Reproduce the records below, substituting "answer in the form" for each occurrence of "read back like" and leaving all other text unchanged. Omit the pictures from the reproduced version.

___ Records provided ___

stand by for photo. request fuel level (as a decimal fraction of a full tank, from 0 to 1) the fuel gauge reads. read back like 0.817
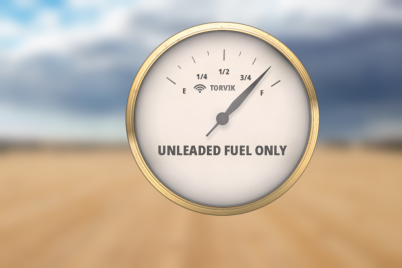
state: 0.875
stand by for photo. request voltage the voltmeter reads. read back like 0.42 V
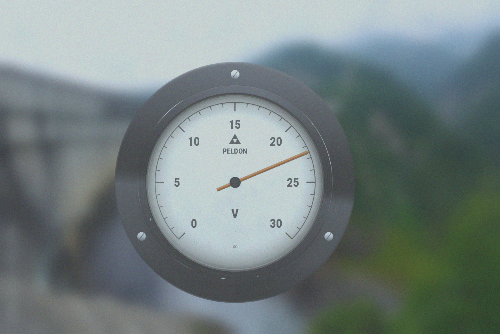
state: 22.5 V
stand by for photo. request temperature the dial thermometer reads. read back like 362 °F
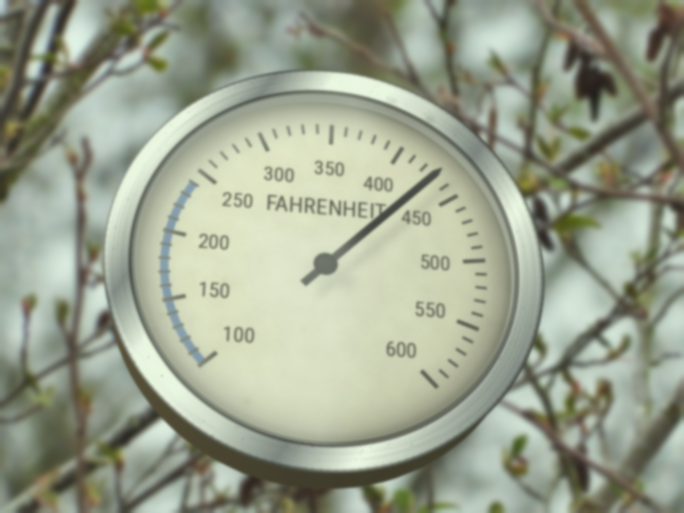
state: 430 °F
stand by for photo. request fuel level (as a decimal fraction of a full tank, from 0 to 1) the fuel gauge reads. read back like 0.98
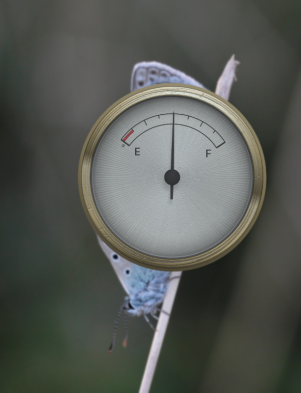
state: 0.5
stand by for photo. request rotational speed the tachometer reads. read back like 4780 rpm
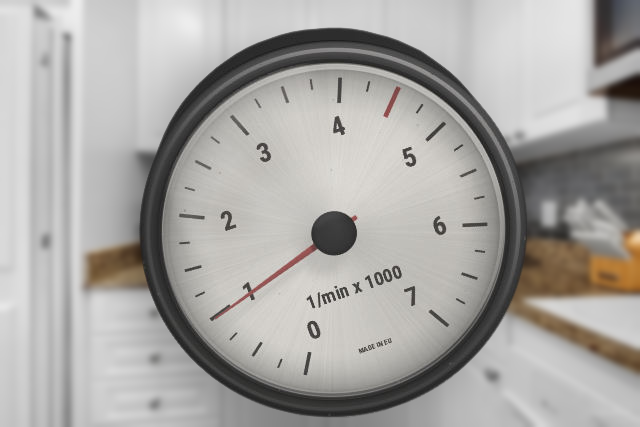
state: 1000 rpm
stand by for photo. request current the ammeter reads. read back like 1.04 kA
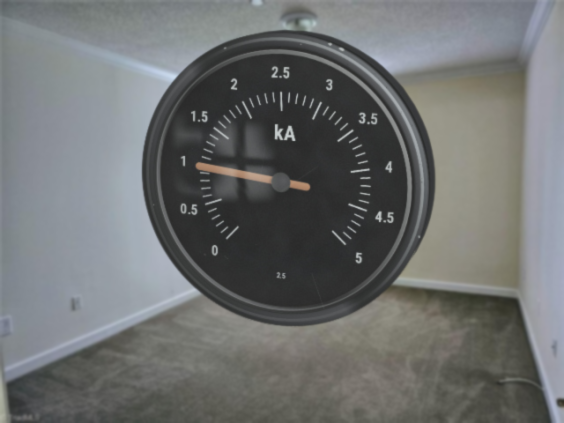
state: 1 kA
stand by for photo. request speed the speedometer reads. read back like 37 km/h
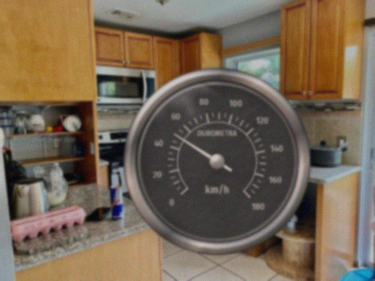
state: 50 km/h
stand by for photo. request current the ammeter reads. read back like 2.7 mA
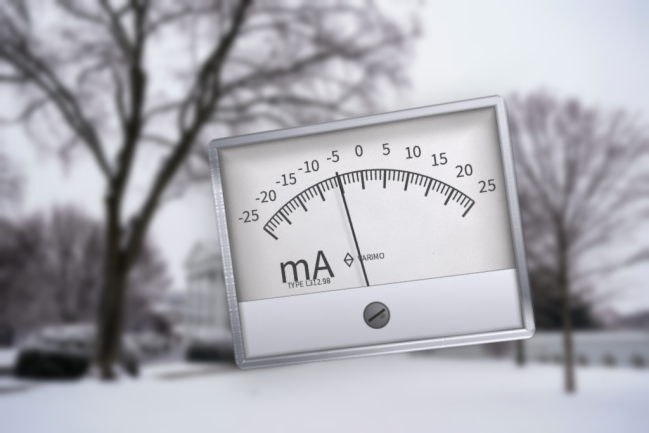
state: -5 mA
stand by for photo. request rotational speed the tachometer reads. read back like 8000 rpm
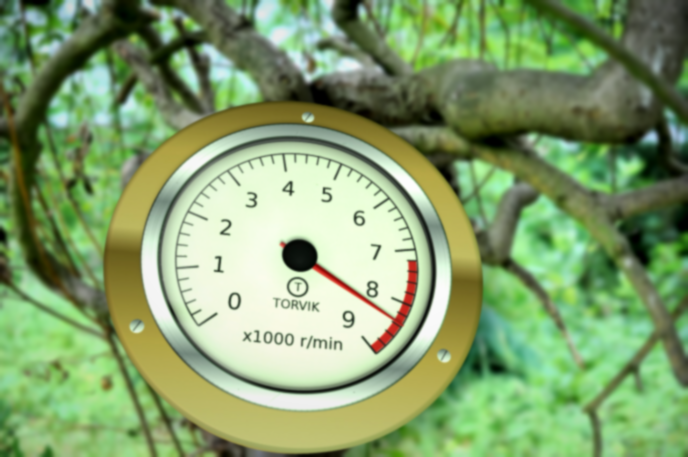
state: 8400 rpm
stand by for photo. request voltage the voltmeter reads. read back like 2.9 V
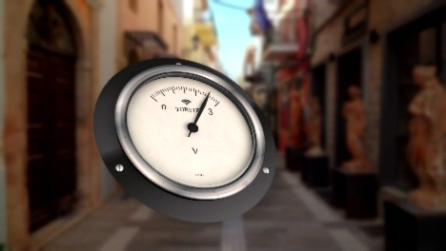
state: 2.5 V
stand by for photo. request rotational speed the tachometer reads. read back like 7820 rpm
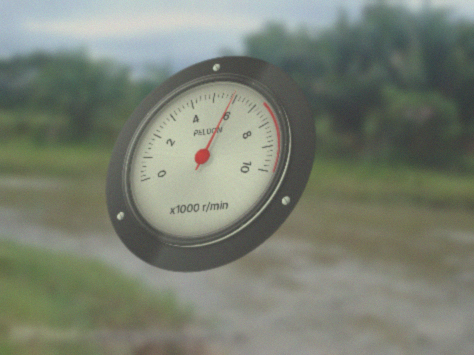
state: 6000 rpm
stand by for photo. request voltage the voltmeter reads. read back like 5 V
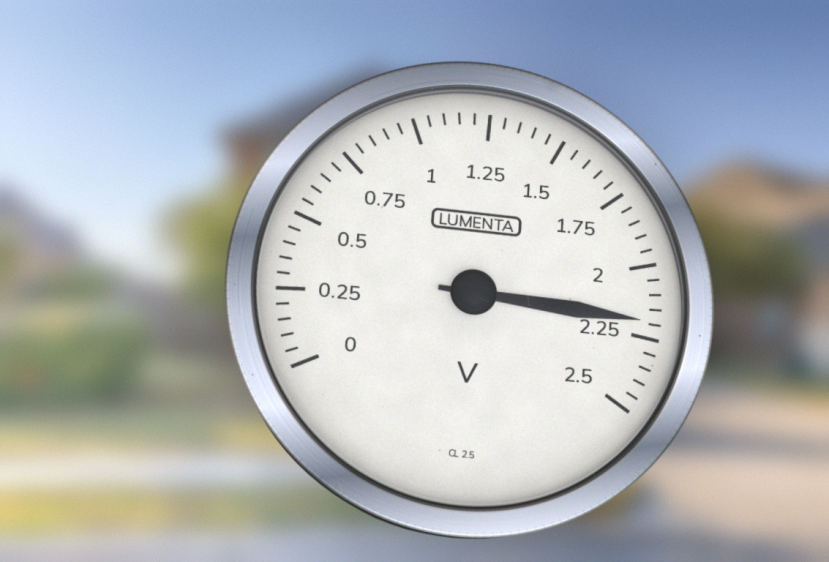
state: 2.2 V
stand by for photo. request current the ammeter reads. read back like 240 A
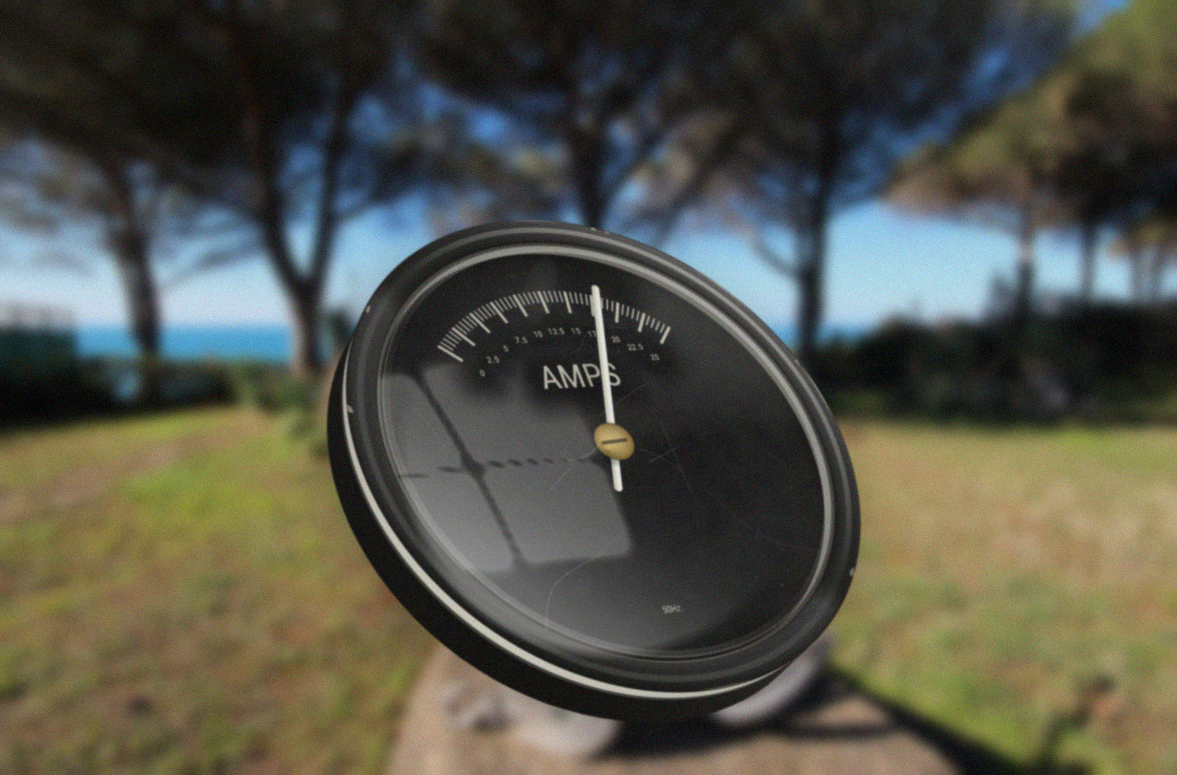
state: 17.5 A
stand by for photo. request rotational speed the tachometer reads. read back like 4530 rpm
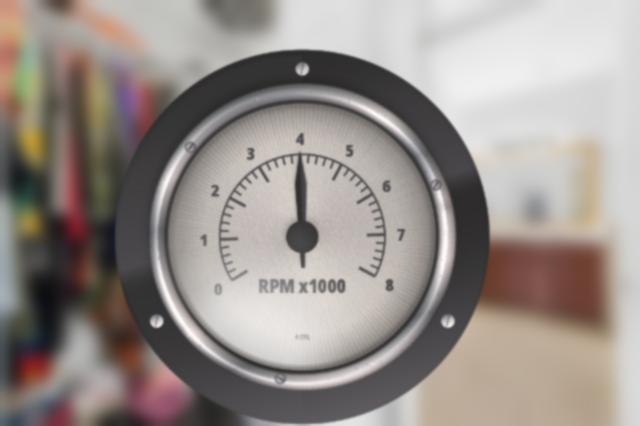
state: 4000 rpm
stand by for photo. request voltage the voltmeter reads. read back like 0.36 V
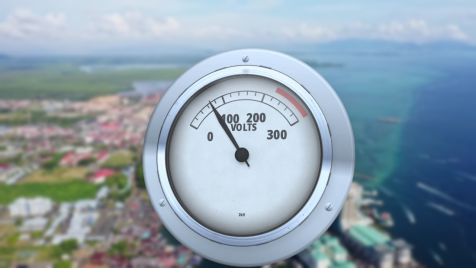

___

#### [Response to the task]
stand by for photo. request fuel level (as a decimal fraction of a full tank, from 0 to 1) the fuel gauge reads. answer in the form 0.817
state: 0.875
stand by for photo. request voltage the voltmeter reads. answer in the form 0.42 V
state: 22.5 V
stand by for photo. request temperature the dial thermometer reads. answer in the form 362 °F
state: 430 °F
stand by for photo. request fuel level (as a decimal fraction of a full tank, from 0 to 1) the fuel gauge reads. answer in the form 0.98
state: 0.5
stand by for photo. request rotational speed the tachometer reads. answer in the form 4780 rpm
state: 1000 rpm
stand by for photo. request current the ammeter reads. answer in the form 1.04 kA
state: 1 kA
stand by for photo. request speed the speedometer reads. answer in the form 37 km/h
state: 50 km/h
stand by for photo. request current the ammeter reads. answer in the form 2.7 mA
state: -5 mA
stand by for photo. request rotational speed the tachometer reads. answer in the form 8000 rpm
state: 8400 rpm
stand by for photo. request voltage the voltmeter reads. answer in the form 2.9 V
state: 2.5 V
stand by for photo. request rotational speed the tachometer reads. answer in the form 7820 rpm
state: 6000 rpm
stand by for photo. request voltage the voltmeter reads. answer in the form 5 V
state: 2.2 V
stand by for photo. request current the ammeter reads. answer in the form 240 A
state: 17.5 A
stand by for photo. request rotational speed the tachometer reads. answer in the form 4530 rpm
state: 4000 rpm
stand by for photo. request voltage the voltmeter reads. answer in the form 0.36 V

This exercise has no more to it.